To create a public link, set `share=True` in `launch()`.




## FLAN-T5 vs GTP Neo
Now let us merge all tree models together and check the differences

In [14]:
from transformers import AutoTokenizer, AutoModelForSeq2SeqLM, AutoModelForCausalLM
import torch
import gradio as gr
import re
device = torch.device("cuda" if torch.cuda.is_available() else "cpu")
class GUI:
    def query(self,query,modelo="flan-t5-small",tokens=100):
        options=""
        tok_len=tokens
        t5query = f"""Question: "{query}" Context: {options}"""        
        if (modelo=="flan-t5-small" or modelo=="flan-t5-large"):
           tokenizer = AutoTokenizer.from_pretrained("google/{}".format(modelo))
           model = AutoModelForSeq2SeqLM.from_pretrained("google/{}".format(modelo)).to(device)
           inputs = tokenizer(t5query, return_tensors="pt").to(device)
           outputs = model.generate(**inputs, max_new_tokens=tok_len)
        else:
            model = AutoModelForCausalLM.from_pretrained("EleutherAI/gpt-neo-125M").to(device)
            tokenizer = AutoTokenizer.from_pretrained("EleutherAI/gpt-neo-125M")
            input_ids = tokenizer(t5query, return_tensors="pt").to(device) 
            outputs = model.generate(**input_ids, do_sample=True, max_length=tok_len) 
        generation=tokenizer.batch_decode(outputs, skip_special_tokens=True)
        
        return '\n'.join(generation)
    def begin(self,question,modelo,tokens):
        results = app.query(question,tokens)
        return results

app = GUI()
title = "Get answers with questions with Flan-T5"
description = "Results will show up in a few seconds."
article="More info  <a href='https://ruslanmv.com/'>ruslanmv.com</a><br>" 
css = """.output_image, .input_image {height: 600px !important}"""

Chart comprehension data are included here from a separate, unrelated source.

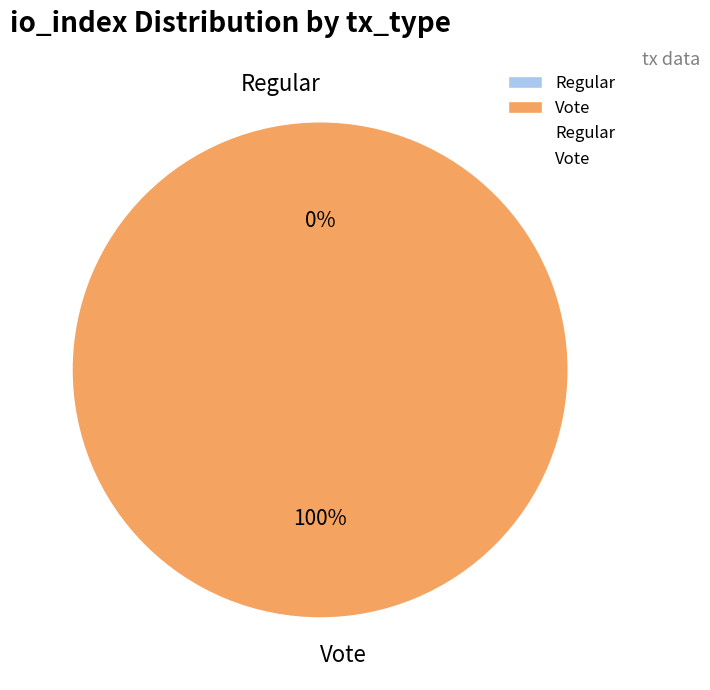

How many segments does this pie chart have?

2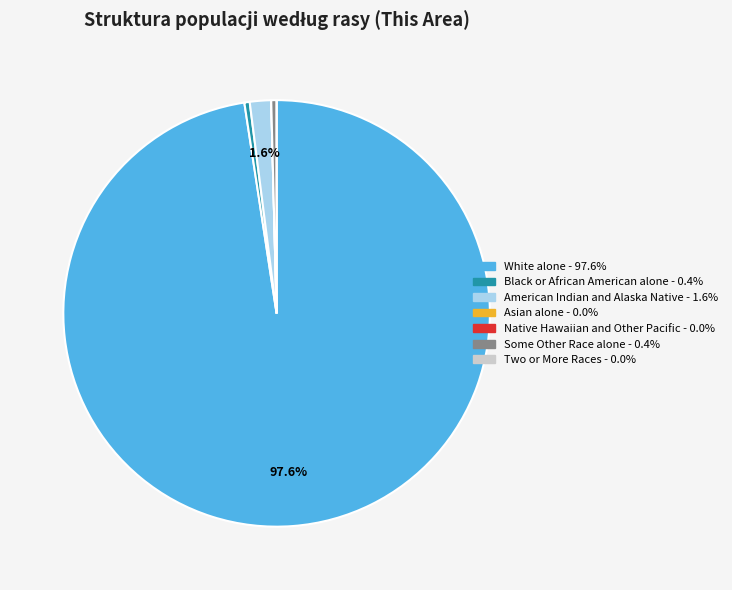

Is the sum of Black or African American alone and White alone greater than half?

Yes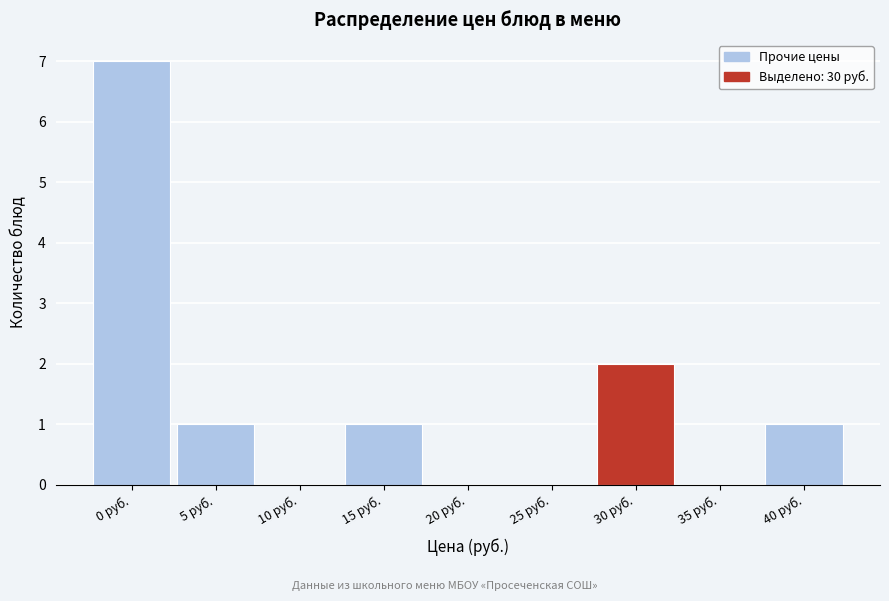

Reading right to left, list all the values displayed in this chart.

40 руб.=1	35 руб.=0	30 руб.=2	25 руб.=0	20 руб.=0	15 руб.=1	10 руб.=0	5 руб.=1	0 руб.=7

iface = gr.Interface(fn=app.begin, 
                     inputs=[ gr.Textbox(label="Question"),
                     gr.Radio(["flan-t5-small", "flan-t5-large","gpt-neo-125M"],label="Model",value="flan-t5-small"),
                     gr.Slider(30, 200, value=100, step = 1,label="Max Tokens"),],
                     outputs = gr.Text(label="Answer Summary"),
                     title=title,
                     description=description,
                     article=article,
                     css=css,
                     analytics_enabled = True
                    ,enable_queue=True)
iface.launch(inline=False, share=False, debug=False)

  iface = gr.Interface(fn=app.begin,


Running on local URL:  http://127.0.0.1:7861

To create a public link, set `share=True` in `launch()`.




In [15]:
iface.launch()

Rerunning server... use `close()` to stop if you need to change `launch()` parameters.
----

To create a public link, set `share=True` in `launch()`.